A few cousins from Los Angeles were here in Paris for a holiday – call it holiday when it’s about running from one place to another in a very limited time to see all family members, with under-aged children to take care of…


With Tyler's little sister Zoe

My mother invited them a couple of times to come and have dinner at her place but she cancelled each time because she didn’t feel good – quite a usual thing she does.  More often than not, she gets ready for an event or a week end at friends’ place to finally stay home because of some sudden illness or weak condition of hers.
I came one evening to one of those dinners and made the mistake not to call beforehand, thinking that would just simply show up and join the whole party during dinner. When I reached my parents’ home, I was struck by the quietness. There was no unfamiliar car – not that I can really tell the difference…
When I entered the house, I saw my father’s surprised look then my mother who had nearly forgotten she cancelled the dinner. Since I had been quite busy with Hoffmann the past couple of months, it was a good opportunity to see them anyway. But I spoiled it when I could not contain my concern over my mother’s state. She was obviously forgetting more and more. Sometime she wouldn’t make sense and would repeat the same question within a short time, something I didn’t notice even a few months back. Was she repressing her sadness at seeing me leave and drifting in her own mind not to face my departure? The roots must certainly originate from a deeper past… She was always quite passive in her life and sailed through it without really getting a grip on the events. She abided.
My ultimate move may be to allow her to be her own person and stop seeing her through the looking glass of the son.
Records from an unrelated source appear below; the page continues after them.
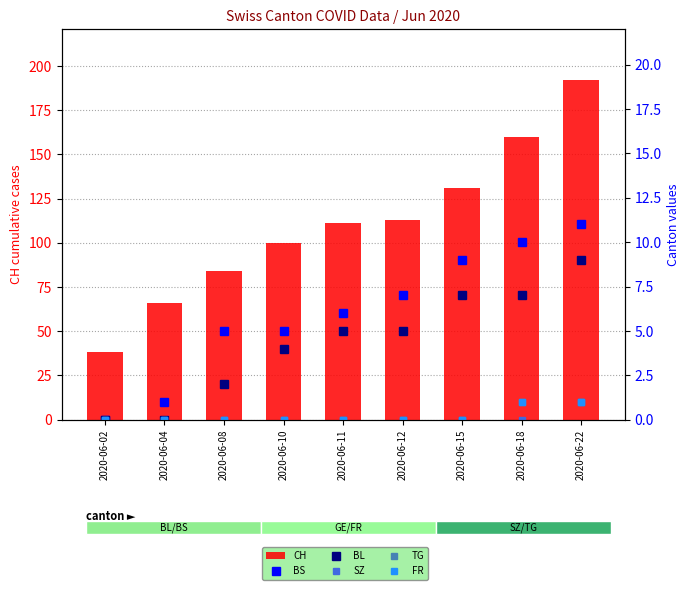

At 2020-06-12, list the series in order from smallest to largest.

SZ, TG, FR, BL, BS, CH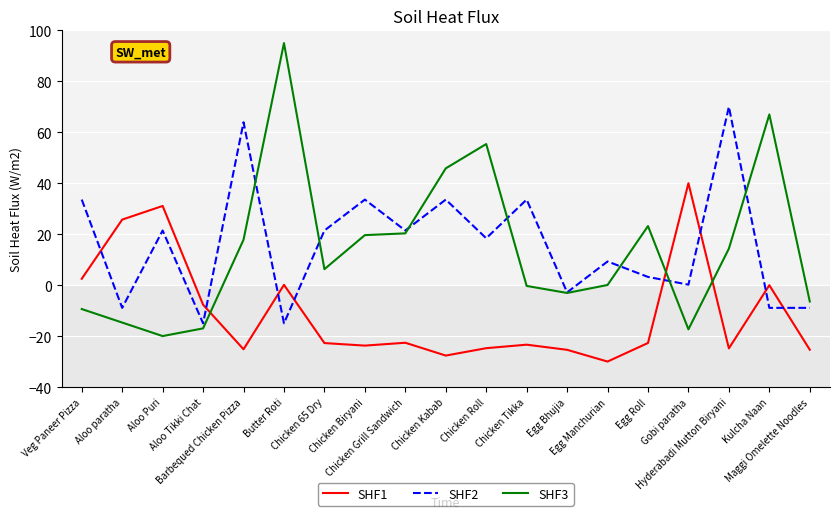

What is the difference between the highest and lowest values at Chicken Tikka?

56.9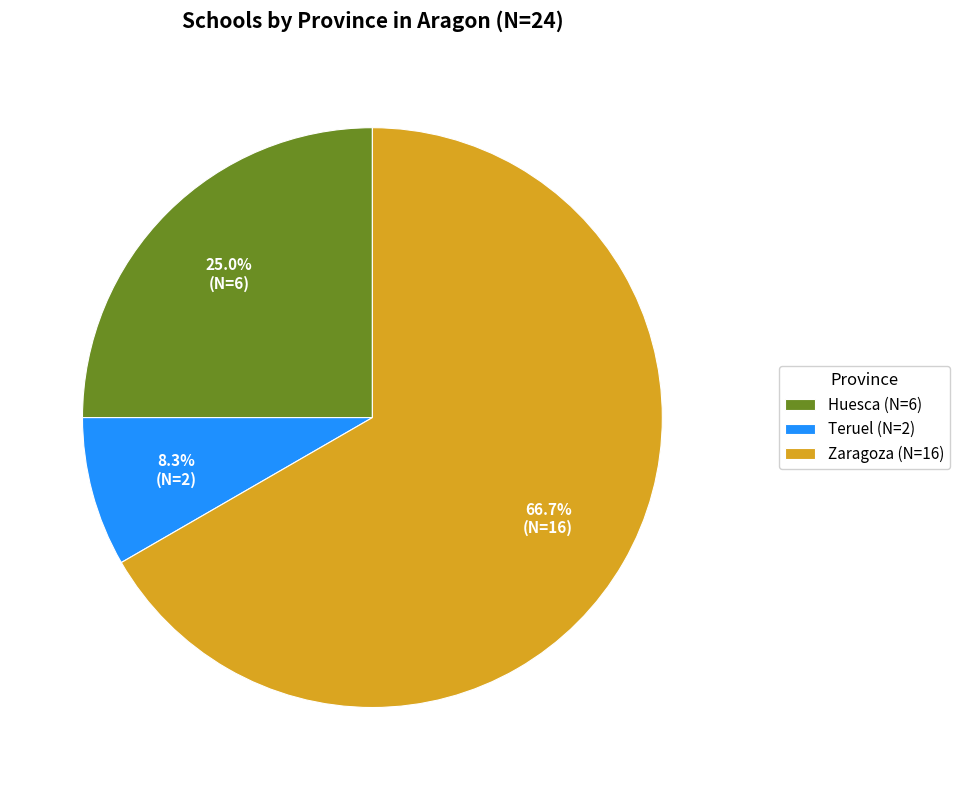

Which has a higher value, Teruel (N=2) or Zaragoza (N=16)?

Zaragoza (N=16)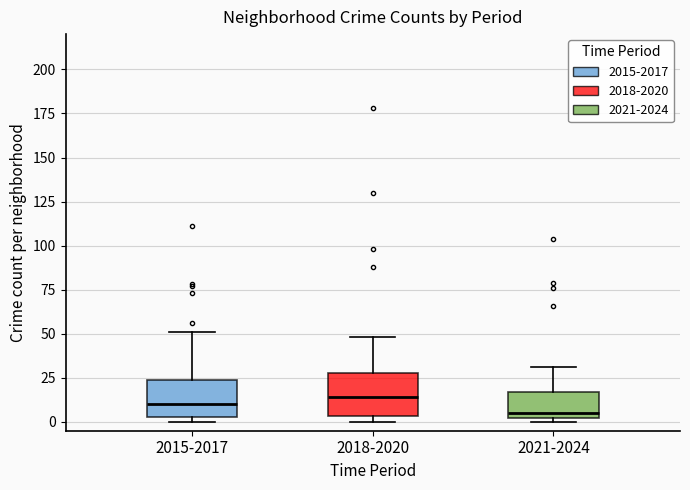

Reading left to right, read every box against the y-axis: the position of its median line, the range the box covers, and the ends of its whiskers. The values are not printed on the chart, so give them approximately, as read against the axis.

2015-2017: median 10, box 5 to 25, whiskers 0 to 50
2018-2020: median 15, box 5 to 30, whiskers 0 to 50
2021-2024: median 5, box 0 to 15, whiskers 0 (just below the box's lower edge) to 30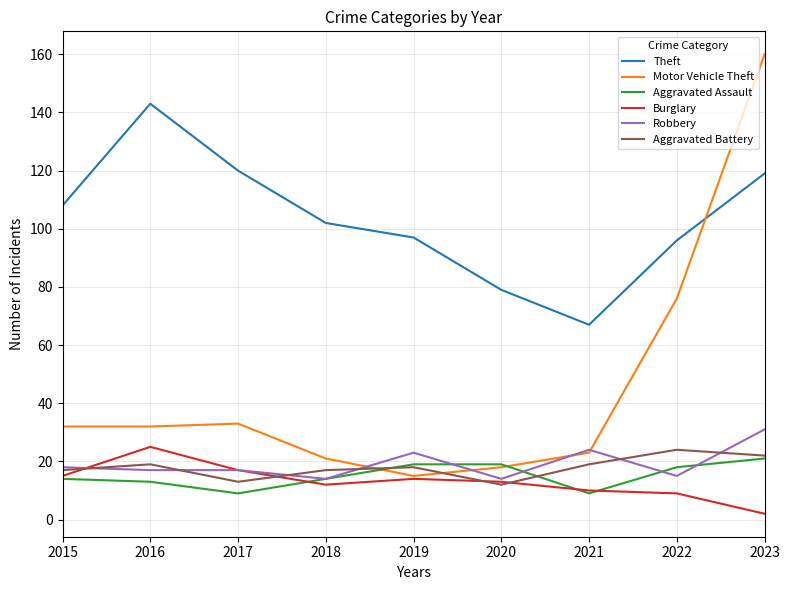

Where does the Theft series first go above 102?

2015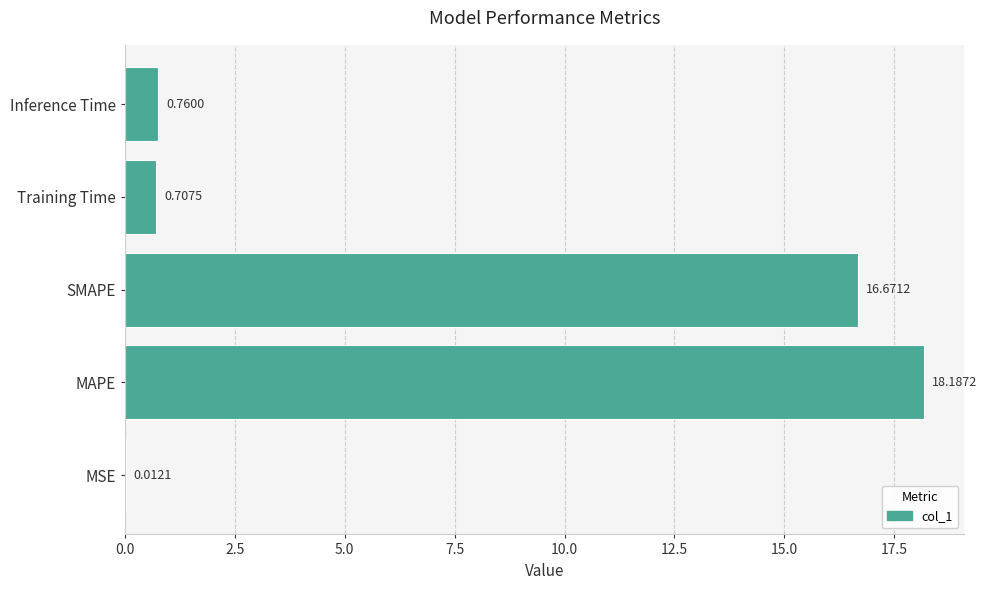

Are the bars horizontal?

Yes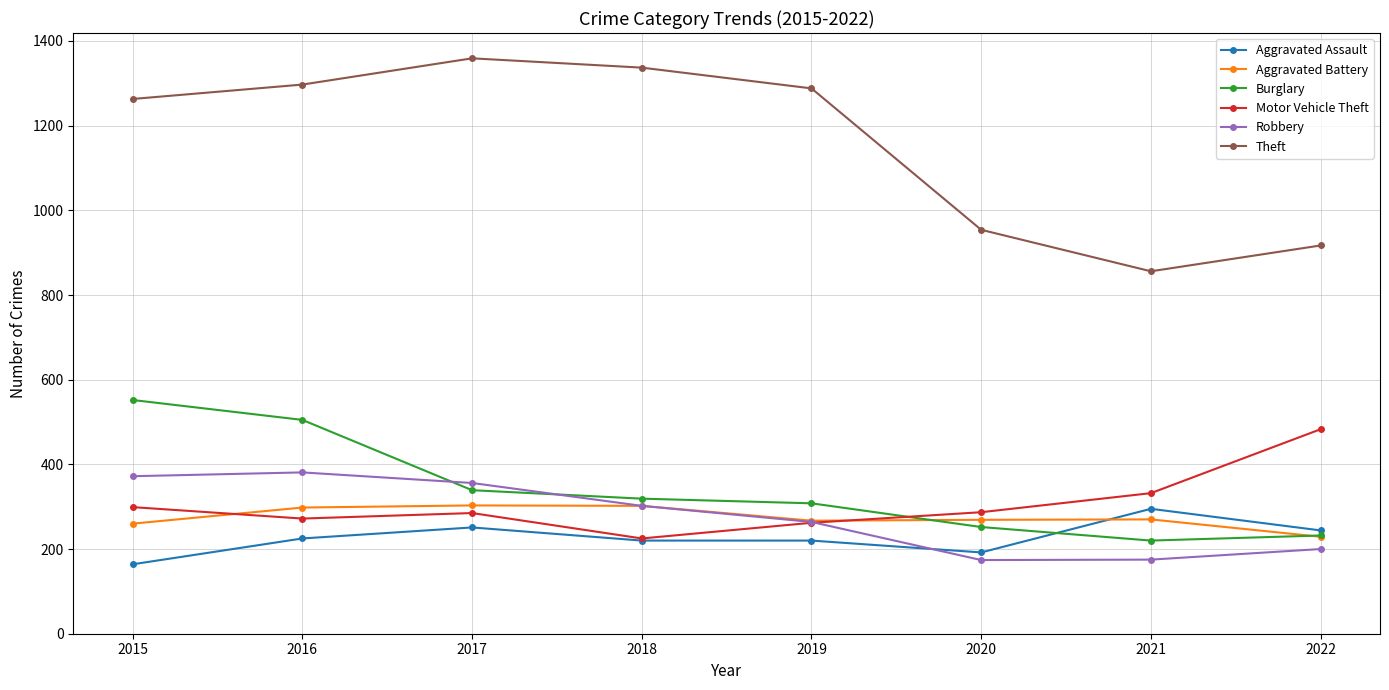

What is the sum of the Motor Vehicle Theft values at 2022 and 2017?

768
When I realized the gravity of her condition I couldn’t help feeling overwhelmed and tried too hard to convince her. Of what? What could I really do anyway? What power did I have? I had managed well from childhood until now. I spoke too harshly. My father tried to stop me but I didn’t listen. Until my mother exploded and started weeping. Then I had to face it: she was 77, she was no longer young even if she still looked great and dynamic for her age. But I couldn’t ask her to be what she no longer was. I hugged her apologized. I had no right to talk to her like I did. I still owed her respect and consideration.
I also felt miserable. It was as if I had lost her that day. Maybe in my mind.